* Assignment: Could the data below be retyped exactly, without its pictures?
Segment Open
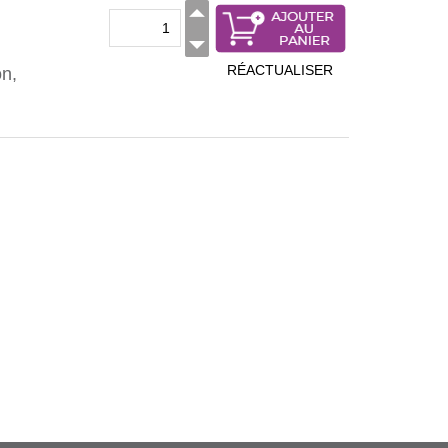
RÉACTUALISER
on,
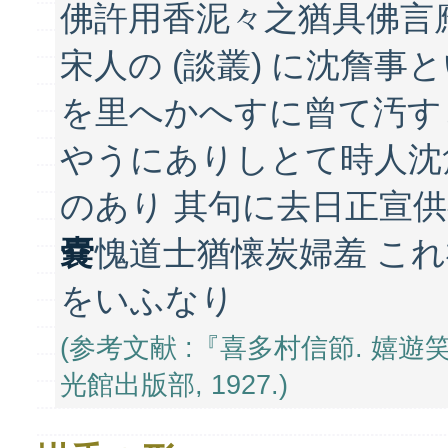
佛許用香泥々之猶具佛言
宋人の (談叢) に沈詹事
を里へかへすに曾て汚す
やうにありしとて時人沈
のあり 其句に去日正宣
嚢
愧道士猶懐炭婦羞 こ
をいふなり
(参考文献 :『喜多村信節. 嬉遊
光館出版部, 1927.)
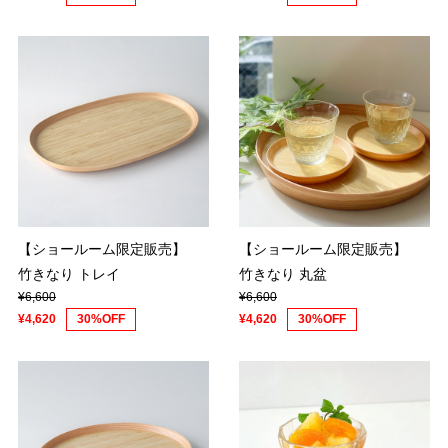
【ショールーム限定販売】
【ショールーム限定販売】
竹きなり トレイ
竹きなり 丸盆
¥6,600
¥6,600
¥4,620
30%OFF
¥4,620
30%OFF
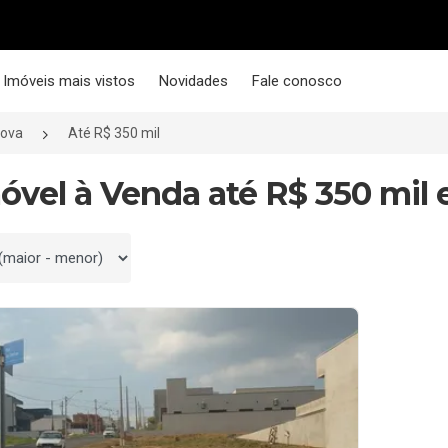
Imóveis mais vistos
Novidades
Fale conosco
Nova
Até R$ 350 mil
móvel à Venda até R$ 350 mil 
 por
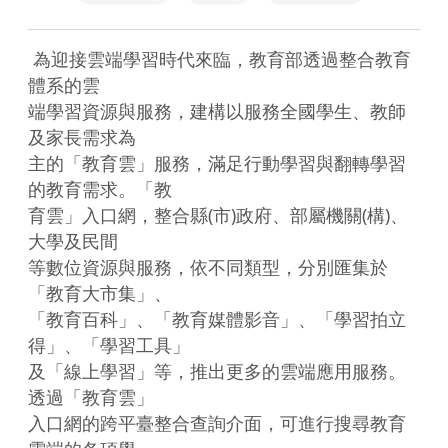
 為迎接雲端學習時代來臨，教育部透過整合教育
體系的雲

端學習資源與服務，建構以服務全國學生、教師
及家長需求為

主的「教育雲」服務，滿足行動學習與翻轉學習
的教育需求。「教

育雲」入口網，整合縣(市)政府、部屬機關(構)、
大學及民間

等數位資源與服務，依不同類型，分別匯集於
「教育大市集」、

「教育百科」、「教育媒體影音」、「學習拍立
得」、「學習工具」

及「線上學習」等，推出更多的雲端應用服務。
透過「教育雲」

入口網的跨平臺整合查詢介面，可進行搜尋教育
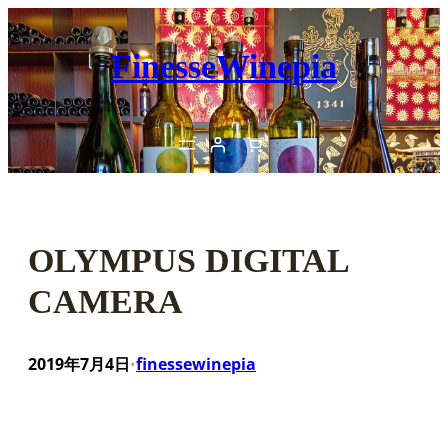
内
容
FinesseWinepia
を
ス
キ
ッ
プ
OLYMPUS DIGITAL
CAMERA
2019年7月4日
finessewinepia
•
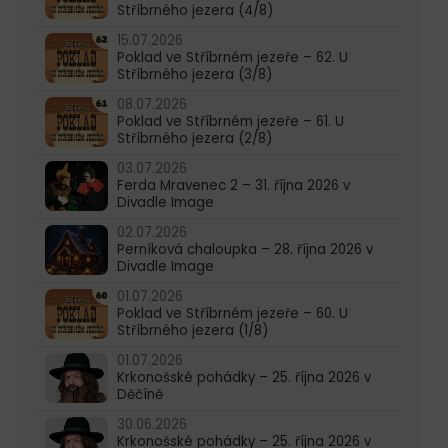
Stříbrného jezera (4/8)
15.07.2026
Poklad ve Stříbrném jezeře – 62. U
Stříbrného jezera (3/8)
08.07.2026
Poklad ve Stříbrném jezeře – 61. U
Stříbrného jezera (2/8)
03.07.2026
Ferda Mravenec 2 – 31. října 2026 v
Divadle Image
02.07.2026
Perníková chaloupka – 28. října 2026 v
Divadle Image
01.07.2026
Poklad ve Stříbrném jezeře – 60. U
Stříbrného jezera (1/8)
01.07.2026
Krkonošské pohádky – 25. října 2026 v
Děčíně
30.06.2026
Krkonošské pohádky – 25. října 2026 v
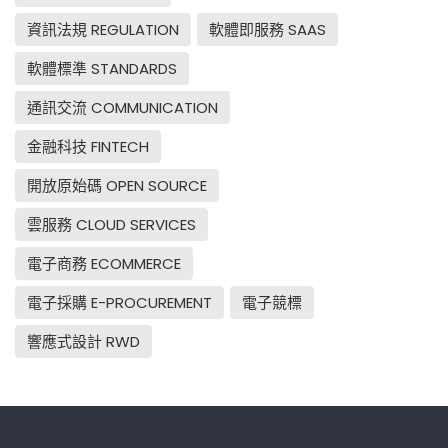
資訊法規 REGULATION
軟體即服務 SAAS
軟體標準 STANDARDS
通訊交流 COMMUNICATION
金融科技 FINTECH
開放原始碼 OPEN SOURCE
雲服務 CLOUD SERVICES
電子商務 ECOMMERCE
電子採購 E-PROCUREMENT
電子競標
響應式設計 RWD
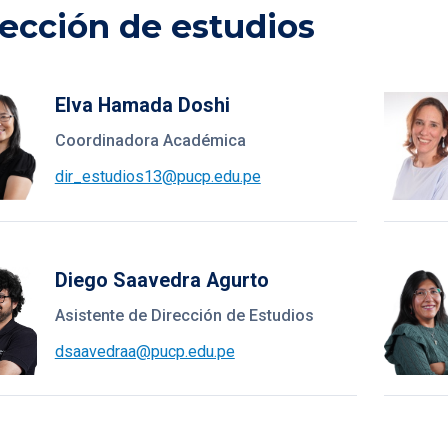
ección de estudios
Elva Hamada Doshi
Coordinadora Académica
dir_estudios13@pucp.edu.pe
Diego Saavedra Agurto
Asistente de Dirección de Estudios
dsaavedraa@pucp.edu.pe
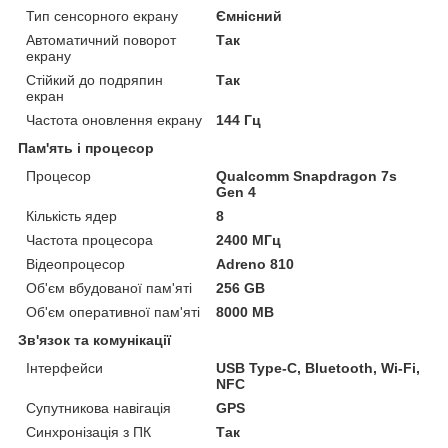
Тип сенсорного екрану
Ємнісний
Автоматичний поворот
Так
екрану
Стійкий до подряпин
Так
екран
Частота оновлення екрану
144 Гц
Пам'ять і процесор
Процесор
Qualcomm Snapdragon 7s
Gen 4
Кількість ядер
8
Частота процесора
2400 МГц
Відеопроцесор
Adreno 810
Об'єм вбудованої пам'яті
256 GB
Об'єм оперативної пам'яті
8000 MB
Зв'язок та комунікації
Інтерфейси
USB Type-C, Bluetooth, Wi-Fi,
NFC
Супутникова навігація
GPS
Синхронізація з ПК
Так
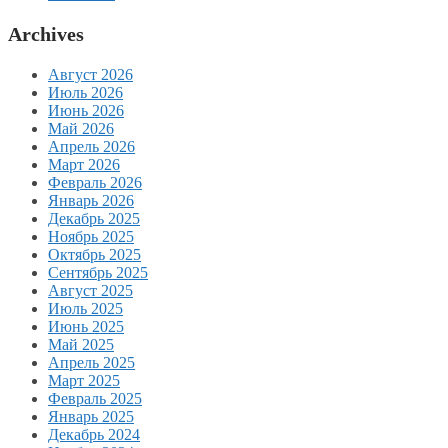
Archives
Август 2026
Июль 2026
Июнь 2026
Май 2026
Апрель 2026
Март 2026
Февраль 2026
Январь 2026
Декабрь 2025
Ноябрь 2025
Октябрь 2025
Сентябрь 2025
Август 2025
Июль 2025
Июнь 2025
Май 2025
Апрель 2025
Март 2025
Февраль 2025
Январь 2025
Декабрь 2024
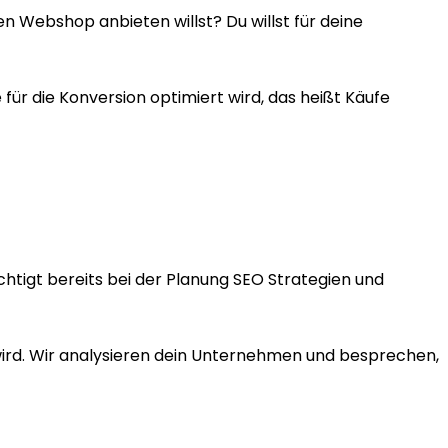
en Webshop anbieten willst? Du willst für deine
r die Konversion optimiert wird, das heißt Käufe
htigt bereits bei der Planung SEO Strategien und
 wird. Wir analysieren dein Unternehmen und besprechen,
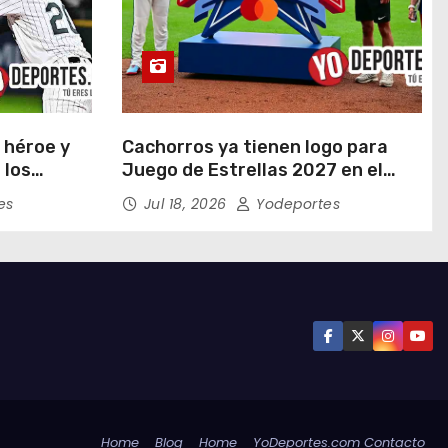
 héroe y
Cachorros ya tienen logo para
 los
Juego de Estrellas 2027 en el
en doce
Wrigley Field
es
Jul 18, 2026
Yodeportes
Home
Blog
Home
YoDeportes.com Contacto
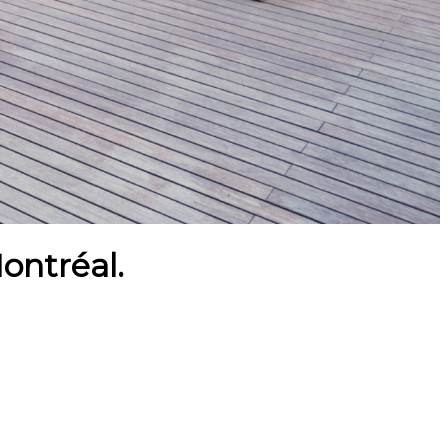
ontréal.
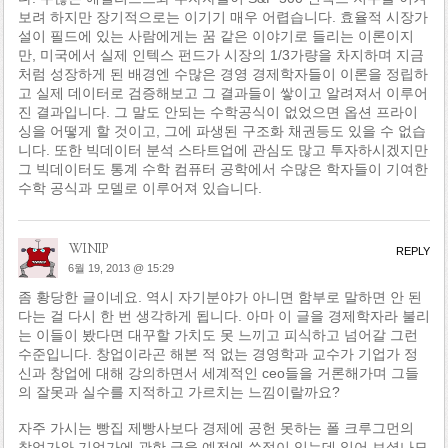
보려 하지만 장기적으로는 이기기 매우 어렵습니다. 효율적 시장가
설이 필드에 있는 사람에게는 꿈 같은 이야기로 들리는 이론이지
만, 미국에서 실제 인텍스 펀드가 시장의 1/3가량을 차지하며 지금
처럼 성장하게 된 배경엔 수많은 경영 경제학자들이 이론을 정립하
고 실제 데이터로 검증해보고 그 결과들이 쌓이고 알려져서 이루어
진 결과입니다. 그 말도 안되는 수학공식이 없었으면 옵션 프라이
싱을 어떻게 할 것이고, 그에 파생된 구조화 채권등도 있을 수 없습
니다. 또한 빅데이터 분석 스타트업에 관심도 많고 투자하시겠지만
그 빅데이터도 통계 수학 컴퓨터 공학에서 수많은 학자들이 기여한
수학 공식과 모델로 이루어져 있습니다.
winip
REPLY
6월 19, 2013 @ 15:29
좀 황당한 글이네요. 역시 자기분야가 아니면 함부로 말하면 안 된
다는 걸 다시 한 번 생각하게 됩니다. 아마 이 글을 경제학자라 불리
는 이들이 봤다면 대꾸할 가치도 못 느끼고 피식하고 넘어갈 그런
수준입니다. 창업이라곤 해본 적 없는 경영학과 교수가 기업가 정
신과 창업에 대해 강의하면서 세계적인 ceo들을 거론해가며 그들
의 잘못과 실수를 지적하고 가르치는 느낌이랄까요?
자주 가시는 빵집 제빵사보다 경제에 공헌 못하는 폴 크루그먼의
창업가와 기업가에 관한 글을 예전에 쓴적이 있는데 읽어 보셨나모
Segment Closed
* Exercise answer:
RÉACTUALISER
on,
佛許用香泥々之猶具佛言
宋人の (談叢) に沈詹事
を里へかへすに曾て汚す
やうにありしとて時人沈
のあり 其句に去日正宣
嚢
愧道士猶懐炭婦羞 こ
をいふなり
(参考文献 :『喜多村信節. 嬉遊
光館出版部, 1927.)
【ショールーム限定販売】
【ショールーム限定販売】
竹きなり トレイ
竹きなり 丸盆
¥6,600
¥6,600
¥4,620
30%OFF
¥4,620
30%OFF
Imóveis mais vistos
Novidades
Fale conosco
Nova
Até R$ 350 mil
móvel à Venda até R$ 350 mil 
 por
 為迎接雲端學習時代來臨，教育部透過整合教育
體系的雲

端學習資源與服務，建構以服務全國學生、教師
及家長需求為

主的「教育雲」服務，滿足行動學習與翻轉學習
的教育需求。「教

育雲」入口網，整合縣(市)政府、部屬機關(構)、
大學及民間

等數位資源與服務，依不同類型，分別匯集於
「教育大市集」、

「教育百科」、「教育媒體影音」、「學習拍立
得」、「學習工具」

及「線上學習」等，推出更多的雲端應用服務。
透過「教育雲」

入口網的跨平臺整合查詢介面，可進行搜尋教育
内
容
FinesseWinepia
を
ス
キ
ッ
プ
OLYMPUS DIGITAL
CAMERA
2019年7月4日
finessewinepia
•
Stříbrného jezera (4/8)
15.07.2026
Poklad ve Stříbrném jezeře – 62. U
Stříbrného jezera (3/8)
08.07.2026
Poklad ve Stříbrném jezeře – 61. U
Stříbrného jezera (2/8)
03.07.2026
Ferda Mravenec 2 – 31. října 2026 v
Divadle Image
02.07.2026
Perníková chaloupka – 28. října 2026 v
Divadle Image
01.07.2026
Poklad ve Stříbrném jezeře – 60. U
Stříbrného jezera (1/8)
01.07.2026
Krkonošské pohádky – 25. října 2026 v
Děčíně
30.06.2026
Krkonošské pohádky – 25. října 2026 v
資訊法規 REGULATION
軟體即服務 SAAS
軟體標準 STANDARDS
通訊交流 COMMUNICATION
金融科技 FINTECH
開放原始碼 OPEN SOURCE
雲服務 CLOUD SERVICES
電子商務 ECOMMERCE
電子採購 E-PROCUREMENT
電子競標
響應式設計 RWD
ección de estudios
Elva Hamada Doshi
Coordinadora Académica
dir_estudios13@pucp.edu.pe
Diego Saavedra Agurto
Asistente de Dirección de Estudios
dsaavedraa@pucp.edu.pe
Тип сенсорного екрану
Ємнісний
Автоматичний поворот
Так
екрану
Стійкий до подряпин
Так
екран
Частота оновлення екрану
144 Гц
Пам'ять і процесор
Процесор
Qualcomm Snapdragon 7s
Gen 4
Кількість ядер
8
Частота процесора
2400 МГц
Відеопроцесор
Adreno 810
Об'єм вбудованої пам'яті
256 GB
Об'єм оперативної пам'яті
8000 MB
Зв'язок та комунікації
Інтерфейси
USB Type-C, Bluetooth, Wi-Fi,
NFC
Супутникова навігація
GPS
Синхронізація з ПК
Так
Archives
Август 2026
Июль 2026
Июнь 2026
Май 2026
Апрель 2026
Март 2026
Февраль 2026
Январь 2026
Декабрь 2025
Ноябрь 2025
Октябрь 2025
Сентябрь 2025
Август 2025
Июль 2025
Июнь 2025
Май 2025
Апрель 2025
Март 2025
Февраль 2025
Январь 2025
Декабрь 2024
en Webshop anbieten willst? Du willst für deine
r die Konversion optimiert wird, das heißt Käufe
htigt bereits bei der Planung SEO Strategien und
 wird. Wir analysieren dein Unternehmen und besprechen,
 héroe y
Cachorros ya tienen logo para
 los
Juego de Estrellas 2027 en el
en doce
Wrigley Field
es
Jul 18, 2026
Yodeportes
Home
Blog
Home
YoDeportes.com Contacto
ontréal.
보려 하지만 장기적으로는 이기기 매우 어렵습니다. 효율적 시장가
설이 필드에 있는 사람에게는 꿈 같은 이야기로 들리는 이론이지
만, 미국에서 실제 인텍스 펀드가 시장의 1/3가량을 차지하며 지금
처럼 성장하게 된 배경엔 수많은 경영 경제학자들이 이론을 정립하
고 실제 데이터로 검증해보고 그 결과들이 쌓이고 알려져서 이루어
진 결과입니다. 그 말도 안되는 수학공식이 없었으면 옵션 프라이
싱을 어떻게 할 것이고, 그에 파생된 구조화 채권등도 있을 수 없습
니다. 또한 빅데이터 분석 스타트업에 관심도 많고 투자하시겠지만
그 빅데이터도 통계 수학 컴퓨터 공학에서 수많은 학자들이 기여한
수학 공식과 모델로 이루어져 있습니다.
winip
REPLY
6월 19, 2013 @ 15:29
좀 황당한 글이네요. 역시 자기분야가 아니면 함부로 말하면 안 된
다는 걸 다시 한 번 생각하게 됩니다. 아마 이 글을 경제학자라 불리
는 이들이 봤다면 대꾸할 가치도 못 느끼고 피식하고 넘어갈 그런
수준입니다. 창업이라곤 해본 적 없는 경영학과 교수가 기업가 정
신과 창업에 대해 강의하면서 세계적인 ceo들을 거론해가며 그들
의 잘못과 실수를 지적하고 가르치는 느낌이랄까요?
자주 가시는 빵집 제빵사보다 경제에 공헌 못하는 폴 크루그먼의
창업가와 기업가에 관한 글을 예전에 쓴적이 있는데 읽어 보셨나모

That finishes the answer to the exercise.